*What you are asked to do:* From the forum thread on using Amplitube 4 live, reproduce word for word the passage between "Sure why not?" and "budda (Aug 5, 2018)", inclusive.

*Extract:*
:::
# Amplitube 4 for live performance?



## Reignerrr (Jul 28, 2018)

HI

for metal, somebody do this? i don't like boss katana or a line 6 budget amps and i don't have a lot of money for something better


----------



## budda (Jul 28, 2018)

Start saving.


----------



## Reignerrr (Jul 28, 2018)

budda said:


> Start saving.



lol... so bad is?


----------



## Mprinsje (Aug 4, 2018)

Reignerrr said:


> lol... so bad is?


amlitube is not bad IMO, i use it quite a bit at home. I would never actually use it to play live though. Best start saving for a decent amp.


----------



## budda (Aug 4, 2018)

Reignerrr said:


> lol... so bad is?



I don't know anyone who's used amplitube for live use, which tells me it's probably not your best bet.

If you start saving now, you will be much closer to getting a real amp


----------



## Reignerrr (Aug 4, 2018)

Mprinsje said:


> amlitube is not bad IMO, i use it quite a bit at home. I would never actually use it to play live though. Best start saving for a decent amp.



like what decent amp? that katana is bad, i don't know why get so much love


----------



## budda (Aug 4, 2018)

Well what kind of music are you playing live and what will your budget be?


----------



## Mprinsje (Aug 4, 2018)

Reignerrr said:


> like what decent amp? that katana is bad, i don't know why get so much love



I've got a Katana Mini and i quite like it, again just for home use. Definately not loud enough for live use. 

And for what will be a decent amp:


budda said:


> Well what kind of music are you playing live and what will your budget be?


----------



## Reignerrr (Aug 4, 2018)

loomis/merrow stuff, symphony x, etc

if i will start saving i don't know my budget, it will be variable... but i can't save for super mega expensive things like a mesa boogie or a head and a cab separately (because is a lot more expensive)


----------



## makecamera (Aug 4, 2018)

Doesn't Merrow use a 5150 for some of his stuff? I sold my 5150 2x12 combo for $400 last year. All you'd need beyond that is a boost and a gate.


----------



## Lindmann (Aug 5, 2018)

Sure why not?
I once used guitar rig 4 on my laptop for band practice while my tube amp was out for maintenance.

The hardest thing to do is to find a decent eq curve that resembles a real rig. A tone that sounds full and rich through your headphones or home stereo, might sound very midrangey and pokey through the PA.

Take your time and tweak until it gels nicely with your band mates. Don't expect to get there quickly. If you have the tools and knowledge, you could take a shortcut by Eq-matching your tone to a real rig (for instance if you got a second guitar player in your band who uses a real amp, then match-eq his tone)


----------



## budda (Aug 5, 2018)

Reignerrr said:


> loomis/merrow stuff, symphony x, etc
> 
> if i will start saving i don't know my budget, it will be variable... but i can't save for super mega expensive things like a mesa boogie or a head and a cab separately (because is a lot more expensive)
:::
*Data excerpts:*
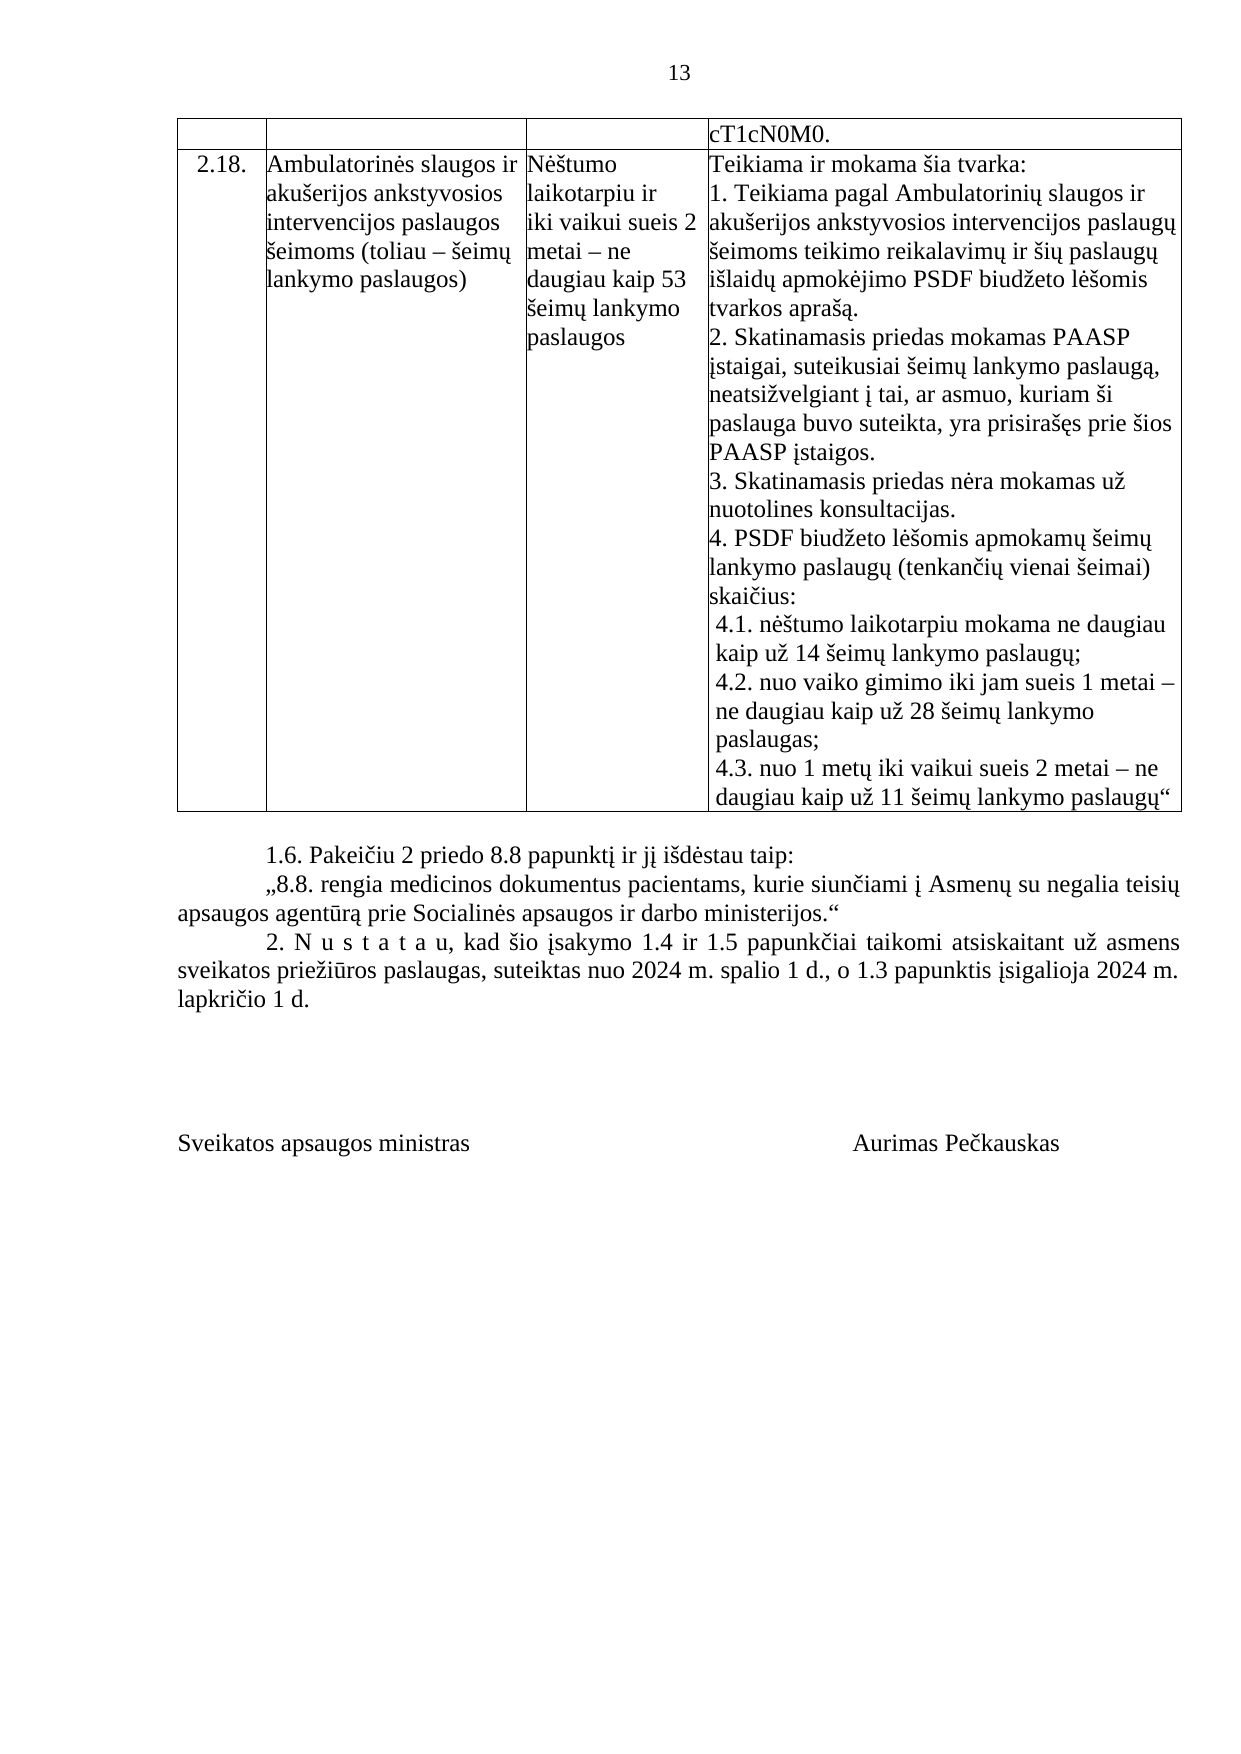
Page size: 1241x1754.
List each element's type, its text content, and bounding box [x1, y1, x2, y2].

table_cell Teikiama ir mokama šia tvarka: 1. Teikiama pagal Ambulatorinių slaugos ir akušerijos ankstyvosios intervencijos paslaugų šeimoms teikimo reikalavimų ir šių paslaugų išlaidų apmokėjimo PSDF biudžeto lėšomis tvarkos aprašą. 2. Skatinamasis priedas mokamas PAASP įstaigai, suteikusiai šeimų lankymo paslaugą, neatsižvelgiant į tai, ar asmuo, kuriam ši paslauga buvo suteikta, yra prisirašęs prie šios PAASP įstaigos. 3. Skatinamasis priedas nėra mokamas už nuotolines konsultacijas. 4. PSDF biudžeto lėšomis apmokamų šeimų lankymo paslaugų (tenkančių vienai šeimai) skaičius: 4.1. nėštumo laikotarpiu mokama ne daugiau kaip už 14 šeimų lankymo paslaugų; 4.2. nuo vaiko gimimo iki jam sueis 1 metai – ne daugiau kaip už 28 šeimų lankymo paslaugas; 4.3. nuo 1 metų iki vaikui sueis 2 metai – ne daugiau kaip už 11 šeimų lankymo paslaugų“ [709, 150, 1181, 811]
table_cell Nėštumo laikotarpiu ir iki vaikui sueis 2 metai – ne daugiau kaip 53 šeimų lankymo paslaugos [527, 150, 708, 811]
table_cell 2.18. [178, 150, 266, 811]
table_cell [527, 119, 708, 148]
text 1.6. Pakeičiu 2 priedo 8.8 papunktį ir jį išdėstau taip: [177, 841, 1181, 869]
table_cell cT1cN0M0. [709, 119, 1181, 148]
table_cell [178, 119, 266, 148]
text Sveikatos apsaugos ministras Aurimas Pečkauskas [177, 1128, 1181, 1157]
text 2. N u s t a t a u, kad šio įsakymo 1.4 ir 1.5 papunkčiai taikomi atsiskaitant už asmens sveikatos priežiūros paslaugas, suteiktas nuo 2024 m. spalio 1 d., o 1.3 papunktis įsigalioja 2024 m. lapkričio 1 d. [177, 927, 1181, 1013]
text „8.8. rengia medicinos dokumentus pacientams, kurie siunčiami į Asmenų su negalia teisių apsaugos agentūrą prie Socialinės apsaugos ir darbo ministerijos.“ [177, 869, 1181, 927]
table_cell [267, 119, 526, 148]
table_cell Ambulatorinės slaugos ir akušerijos ankstyvosios intervencijos paslaugos šeimoms (toliau – šeimų lankymo paslaugos) [267, 150, 526, 811]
:::
*Exercise response:*
Sure why not?
I once used guitar rig 4 on my laptop for band practice while my tube amp was out for maintenance.

The hardest thing to do is to find a decent eq curve that resembles a real rig. A tone that sounds full and rich through your headphones or home stereo, might sound very midrangey and pokey through the PA.

Take your time and tweak until it gels nicely with your band mates. Don't expect to get there quickly. If you have the tools and knowledge, you could take a shortcut by Eq-matching your tone to a real rig (for instance if you got a second guitar player in your band who uses a real amp, then match-eq his tone)


----------



## budda (Aug 5, 2018)